[Stored records]
╔══

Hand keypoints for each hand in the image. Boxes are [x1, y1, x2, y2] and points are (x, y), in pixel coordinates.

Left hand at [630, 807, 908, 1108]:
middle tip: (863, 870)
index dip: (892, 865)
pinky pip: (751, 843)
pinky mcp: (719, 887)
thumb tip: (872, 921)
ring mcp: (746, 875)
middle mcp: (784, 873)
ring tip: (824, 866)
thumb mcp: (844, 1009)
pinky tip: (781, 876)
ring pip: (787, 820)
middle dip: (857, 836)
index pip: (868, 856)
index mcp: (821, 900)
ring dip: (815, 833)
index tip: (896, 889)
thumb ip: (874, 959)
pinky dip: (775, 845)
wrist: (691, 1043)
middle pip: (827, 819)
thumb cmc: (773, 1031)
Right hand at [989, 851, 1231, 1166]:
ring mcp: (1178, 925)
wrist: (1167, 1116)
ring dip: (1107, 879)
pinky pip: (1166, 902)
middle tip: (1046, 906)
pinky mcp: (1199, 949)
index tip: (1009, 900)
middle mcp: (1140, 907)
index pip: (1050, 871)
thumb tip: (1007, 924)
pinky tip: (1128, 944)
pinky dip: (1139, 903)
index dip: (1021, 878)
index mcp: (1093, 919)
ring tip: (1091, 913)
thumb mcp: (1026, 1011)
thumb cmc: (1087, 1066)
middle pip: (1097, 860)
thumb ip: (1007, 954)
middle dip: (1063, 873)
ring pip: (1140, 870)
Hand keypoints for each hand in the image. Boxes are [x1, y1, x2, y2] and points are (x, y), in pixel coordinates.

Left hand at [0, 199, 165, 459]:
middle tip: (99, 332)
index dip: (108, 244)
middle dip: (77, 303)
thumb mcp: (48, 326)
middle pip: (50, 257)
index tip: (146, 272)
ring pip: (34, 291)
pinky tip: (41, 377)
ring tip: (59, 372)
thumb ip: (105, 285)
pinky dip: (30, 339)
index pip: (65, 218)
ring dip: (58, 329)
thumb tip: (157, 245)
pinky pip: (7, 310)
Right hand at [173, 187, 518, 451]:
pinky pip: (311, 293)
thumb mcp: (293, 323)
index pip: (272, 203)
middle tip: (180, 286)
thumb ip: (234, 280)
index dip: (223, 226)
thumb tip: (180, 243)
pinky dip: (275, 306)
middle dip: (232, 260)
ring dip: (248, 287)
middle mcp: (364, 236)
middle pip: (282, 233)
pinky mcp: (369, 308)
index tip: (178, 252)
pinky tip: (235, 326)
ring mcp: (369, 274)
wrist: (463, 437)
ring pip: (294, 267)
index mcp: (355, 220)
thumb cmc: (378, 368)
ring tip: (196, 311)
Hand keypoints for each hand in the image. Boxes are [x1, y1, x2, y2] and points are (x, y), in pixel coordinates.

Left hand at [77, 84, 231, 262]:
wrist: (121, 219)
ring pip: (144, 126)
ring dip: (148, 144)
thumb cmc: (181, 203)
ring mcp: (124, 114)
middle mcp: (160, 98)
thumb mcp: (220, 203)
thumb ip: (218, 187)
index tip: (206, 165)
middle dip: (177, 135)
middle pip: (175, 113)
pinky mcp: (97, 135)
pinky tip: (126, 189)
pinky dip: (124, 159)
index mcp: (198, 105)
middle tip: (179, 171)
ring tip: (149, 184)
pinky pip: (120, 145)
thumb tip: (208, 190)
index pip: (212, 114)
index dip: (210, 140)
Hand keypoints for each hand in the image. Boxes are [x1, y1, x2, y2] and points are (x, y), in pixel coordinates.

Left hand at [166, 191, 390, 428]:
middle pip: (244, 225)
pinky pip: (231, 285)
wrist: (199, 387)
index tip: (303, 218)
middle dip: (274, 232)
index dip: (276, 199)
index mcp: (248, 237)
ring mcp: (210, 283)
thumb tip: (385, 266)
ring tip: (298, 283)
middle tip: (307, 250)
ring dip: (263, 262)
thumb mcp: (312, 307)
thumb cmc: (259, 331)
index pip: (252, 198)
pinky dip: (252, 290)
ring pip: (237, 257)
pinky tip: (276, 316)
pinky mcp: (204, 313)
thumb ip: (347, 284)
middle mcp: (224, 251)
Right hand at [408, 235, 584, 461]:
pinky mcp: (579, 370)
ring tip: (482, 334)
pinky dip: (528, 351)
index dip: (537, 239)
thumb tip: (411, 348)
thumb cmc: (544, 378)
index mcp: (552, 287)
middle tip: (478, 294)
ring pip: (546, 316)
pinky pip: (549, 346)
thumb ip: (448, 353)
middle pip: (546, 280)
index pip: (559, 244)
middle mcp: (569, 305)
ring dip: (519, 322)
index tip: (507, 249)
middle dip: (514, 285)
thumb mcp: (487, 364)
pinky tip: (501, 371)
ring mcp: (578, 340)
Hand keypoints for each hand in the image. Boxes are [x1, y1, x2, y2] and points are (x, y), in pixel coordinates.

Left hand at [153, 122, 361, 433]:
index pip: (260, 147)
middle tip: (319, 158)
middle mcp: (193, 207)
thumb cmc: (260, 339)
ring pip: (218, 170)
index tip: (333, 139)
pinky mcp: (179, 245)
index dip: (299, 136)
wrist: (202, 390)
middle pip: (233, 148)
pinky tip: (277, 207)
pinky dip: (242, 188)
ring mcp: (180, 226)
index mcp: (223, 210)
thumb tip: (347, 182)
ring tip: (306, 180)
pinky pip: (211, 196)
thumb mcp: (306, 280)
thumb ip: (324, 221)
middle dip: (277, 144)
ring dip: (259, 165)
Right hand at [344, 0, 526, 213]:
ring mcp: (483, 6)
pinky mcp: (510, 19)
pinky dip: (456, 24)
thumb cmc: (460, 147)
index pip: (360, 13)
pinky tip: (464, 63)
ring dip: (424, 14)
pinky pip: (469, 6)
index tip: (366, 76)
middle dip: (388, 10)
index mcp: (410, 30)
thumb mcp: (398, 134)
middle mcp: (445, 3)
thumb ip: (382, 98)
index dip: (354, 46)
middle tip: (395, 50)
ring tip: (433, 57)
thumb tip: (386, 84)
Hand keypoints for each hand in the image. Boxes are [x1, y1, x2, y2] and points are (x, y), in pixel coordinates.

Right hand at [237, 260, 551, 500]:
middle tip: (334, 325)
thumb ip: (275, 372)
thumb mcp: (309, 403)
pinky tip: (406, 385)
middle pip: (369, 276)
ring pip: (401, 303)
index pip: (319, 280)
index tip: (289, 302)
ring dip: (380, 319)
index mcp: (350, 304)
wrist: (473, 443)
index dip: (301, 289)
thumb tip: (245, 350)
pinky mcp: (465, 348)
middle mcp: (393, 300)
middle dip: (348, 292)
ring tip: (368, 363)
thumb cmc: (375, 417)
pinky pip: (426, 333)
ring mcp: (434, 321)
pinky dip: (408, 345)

╚══

_What you are asked to do_.
Your answer must consist only of the lines from the one with "ring tip: (433, 57)" through the final line of the entries, each retyped exactly.

_Task response_.
ring tip: (433, 57)
thumb tip: (386, 84)
Hand keypoints for each hand in the image. Boxes are [x1, y1, x2, y2] and points are (x, y), in pixel coordinates.

Right hand at [237, 260, 551, 500]:
middle tip: (334, 325)
thumb ip: (275, 372)
thumb mcp: (309, 403)
pinky tip: (406, 385)
middle pip: (369, 276)
ring pip: (401, 303)
index pip: (319, 280)
index tip: (289, 302)
ring dip: (380, 319)
index mcp: (350, 304)
wrist: (473, 443)
index dip: (301, 289)
thumb tip: (245, 350)
pinky mcp: (465, 348)
middle mcp: (393, 300)
middle dip: (348, 292)
ring tip: (368, 363)
thumb cmc: (375, 417)
pinky pip: (426, 333)
ring mcp: (434, 321)
pinky dip: (408, 345)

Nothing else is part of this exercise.